I worry about this. The allegations, during the US Supreme Court nomination hearings, about Brett Kavanaugh’s history of sexual harassment and worse seemed to galvanise the Republican campaign in the midterm elections. It is often said that, after the 1960s, the right won the economic wars while the left won the culture wars. As disillusion with the economic system grows and white men become increasingly (and often unpleasantly) vociferous, is the left losing ground in the latter while gaining in the former?

Club commemoration

The Thai billionaire Vichai Srivaddhanaprabha, who has died in a helicopter crash at the ground of the Leicester City Football Club he owned, became a romantic hero when the team won the Premier League in 2016 against odds of 5,000 to one. Nobody cared about where his money came from.

In truth, he was a beneficiary of Thailand’s crony capitalism. He started out selling handicrafts in 1989, moved into duty-free operations in 1995 at Bangkok’s old Don Muang airport and, thanks largely to connections forged with politicians and royalty, hit the jackpot in 2006 when he was awarded exclusive rights at Bangkok’s new airport, now the country’s biggest.

There’s no denying his generosity to my home town – he gave £2m to a Leicester hospital and showered gifts on players and fans – nor the affection he attracted from local people. His engagement with the club’s fortunes was a refreshing change from most modern owners, and particularly from the Serbian-American Milan Mandaric, his predecessor at Leicester, who bought and sold football teams as though they were second-hand cars.

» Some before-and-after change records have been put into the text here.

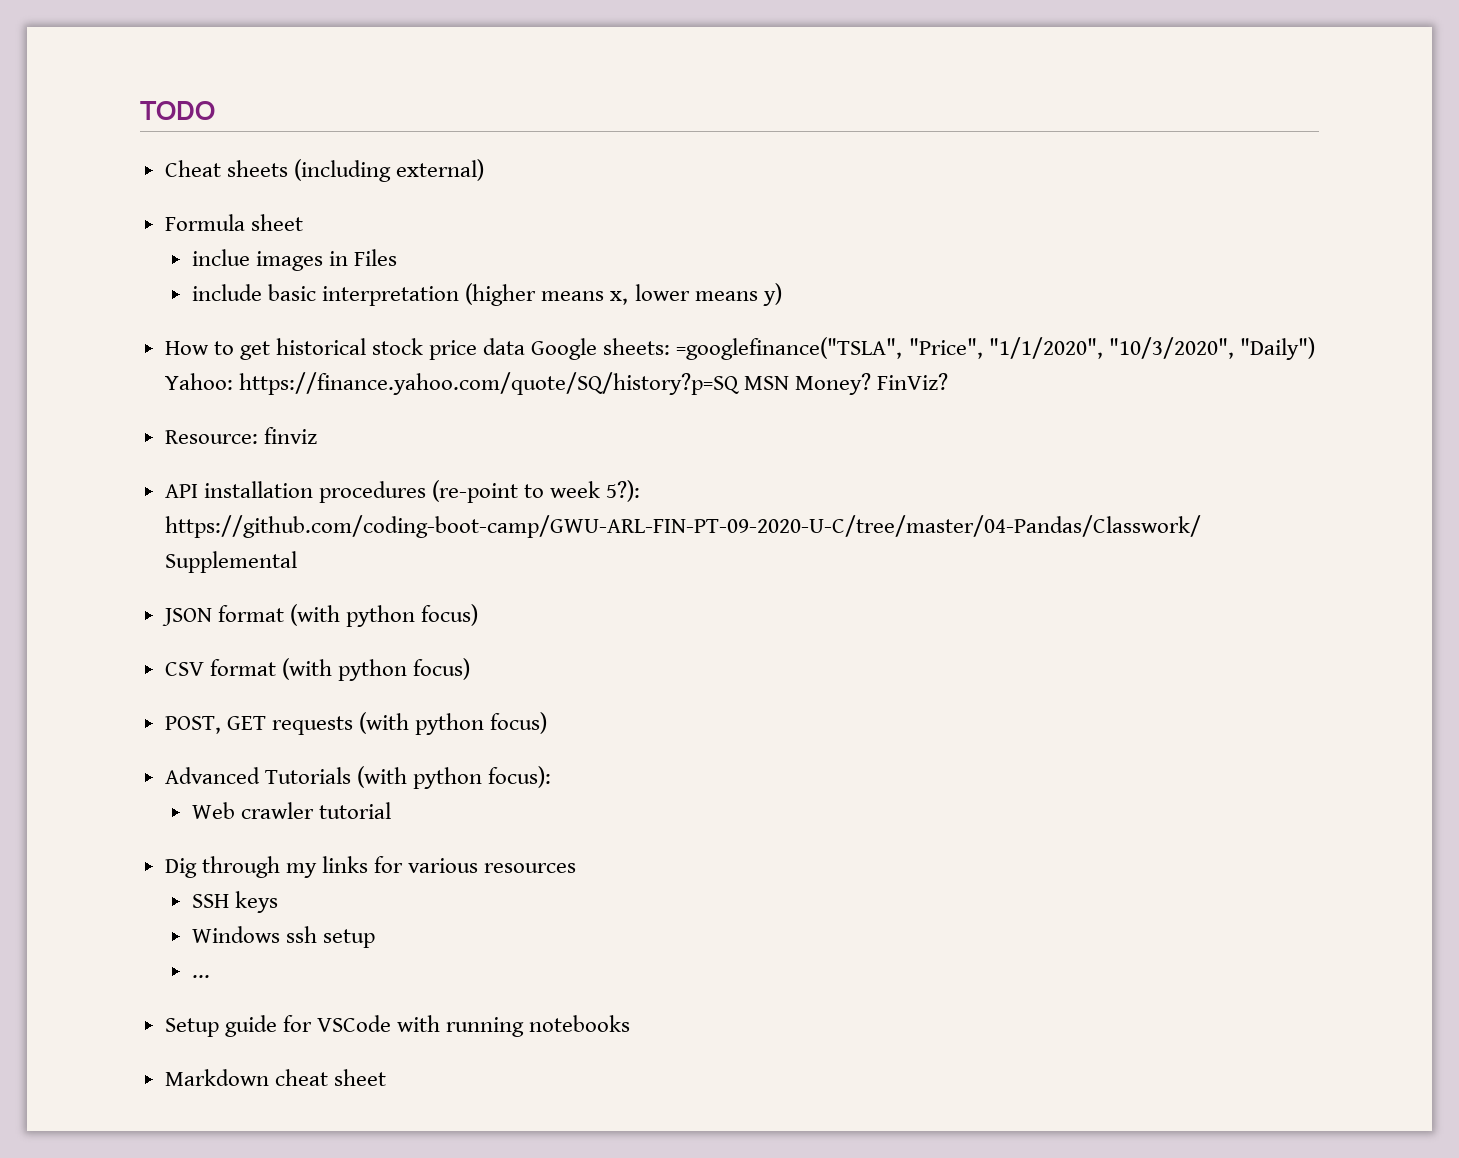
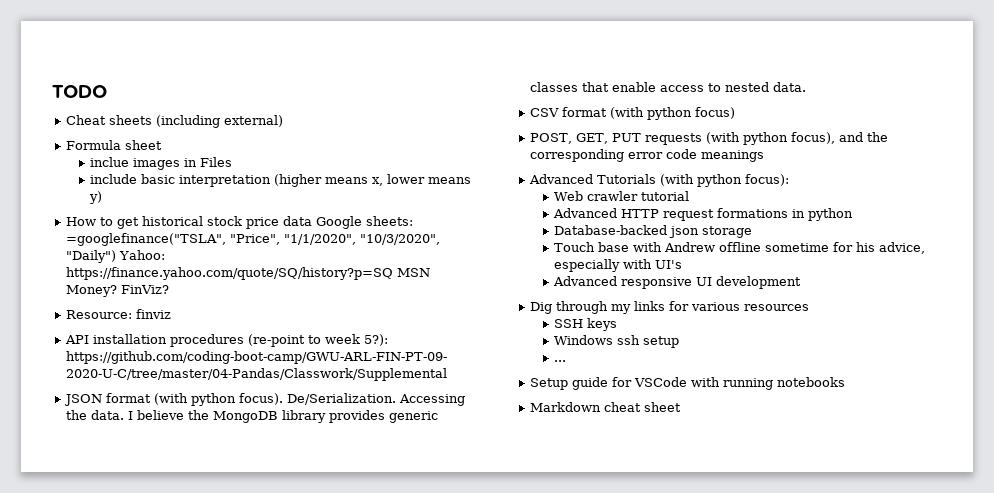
[421,604,479,626] focus) -> [239,393,466,406] [66,410,439,423] [530,82,807,92] focus). De/Serialization. Accessing the data. I believe the MongoDB library provides generic classes that enable access to nested data.
[226,716,266,730] GET -> [576,133,642,144] GET, PUT
[490,712,548,734] focus) -> [791,132,889,144] [530,149,765,162] focus), and the corresponding error code meanings
(392, 810) none -> [553,208,854,221] [554,225,753,238] [554,242,926,254] [554,259,683,272] [553,276,802,289] // Advanced HTTP request formations in python // Database-backed json storage // Touch base with Andrew offline sometime for his advice, especially with UI's // Advanced responsive UI development

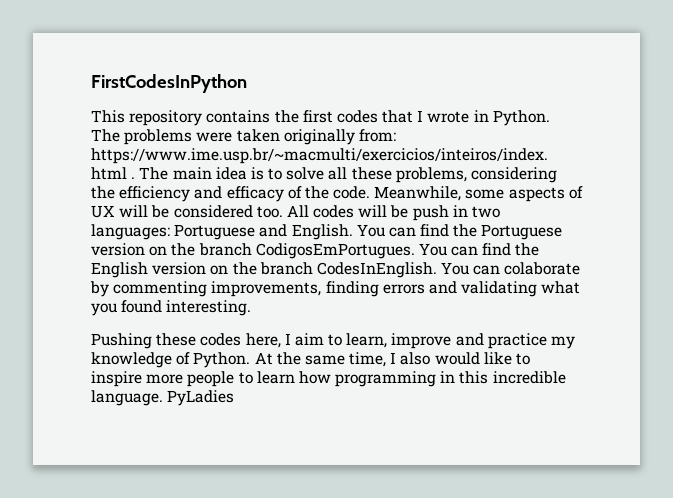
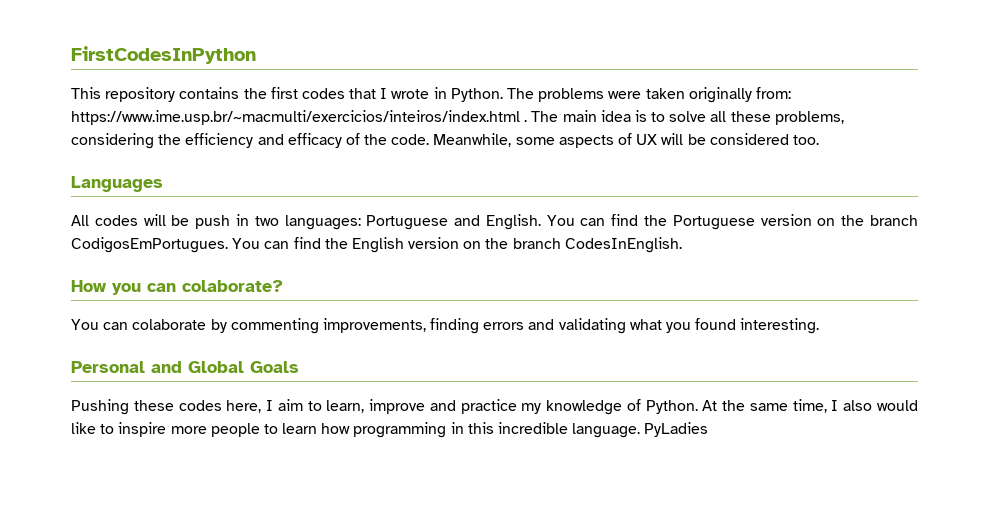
(283, 212) none -> [71,176,163,192] // Languages //
(437, 270) none -> [71,280,283,295] // How you can colaborate? //
(252, 308) none -> [71,361,299,373] // Personal and Global Goals

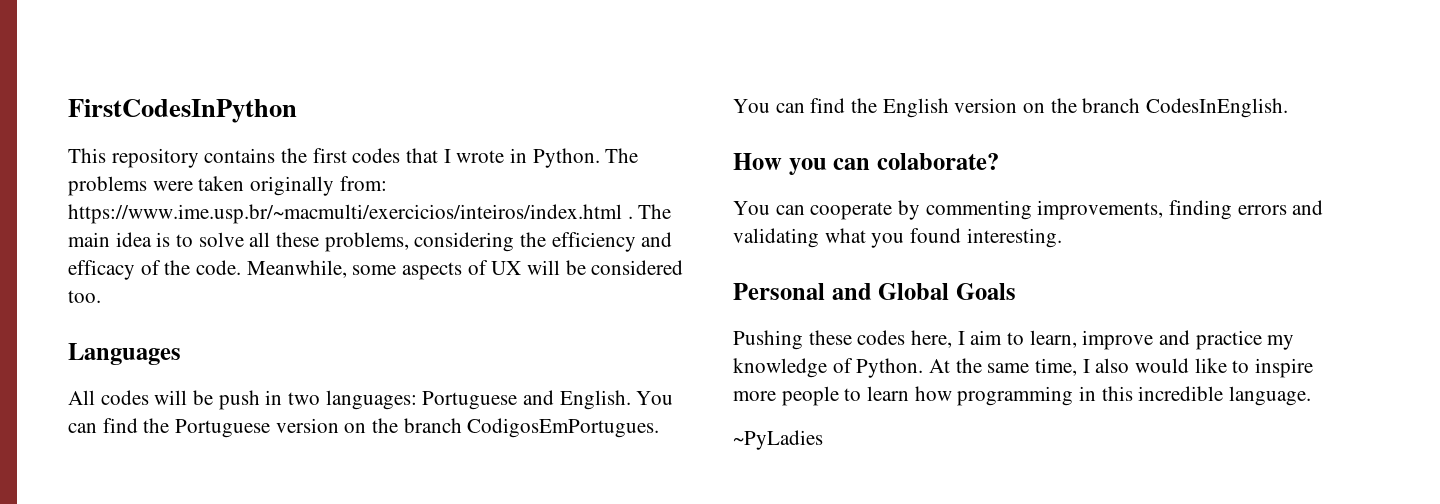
[132,319,207,330] colaborate -> [810,202,893,220] cooperate
[644,422,709,437] PyLadies -> [733,430,823,450] // ~PyLadies

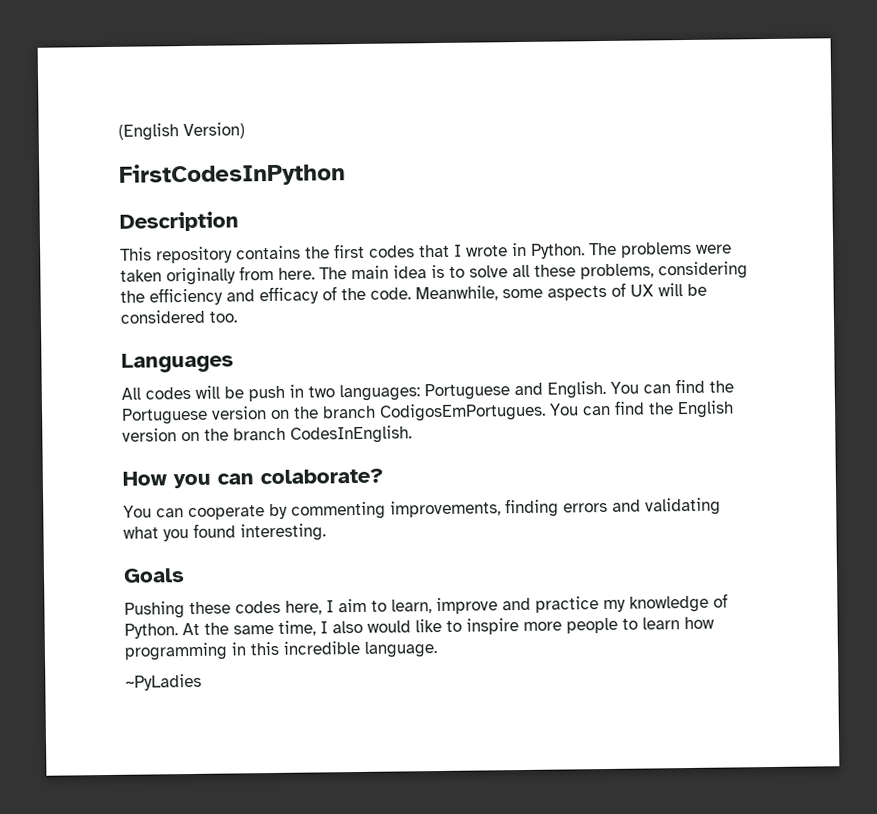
(68, 111) none -> [118,122,245,141] (English Version) //
(297, 111) none -> [119,211,239,232] // Description
[339,176,387,191] [68,204,633,224] from: https://www.ime.usp.br/~macmulti/exercicios/inteiros/index.html . -> [239,265,315,281] from here.
[733,283,950,300] Personal and Global -> (326, 532) none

As capitalists go, Vichai, as he was known in Britain, was a good and kind man. But Thailand has the world’s third most unequal distribution of wealth. One wonders whether more of his largesse shouldn’t have been spread across his native land.

Short storm

Having complained in this column about overlong plays, I should pay tribute to Florian Zeller’s The Height of the Storm, now at Wyndham’s Theatre, London, starring Jonathan Pryce and Eileen Atkins. It lasts a mere 80 minutes with no interval. Moreover, it is a play about old age that makes it unnecessary ever to see another play about old age, a subject I prefer not to dwell on.

It covers every angle and does so brilliantly: dementia, care, inheritance, the sale of a family home, squabbling offspring, fear of ancient secrets being unearthed at the end of life. Not so much “state of the nation” as “state of the demographic”, taking less of my time than watching a football match.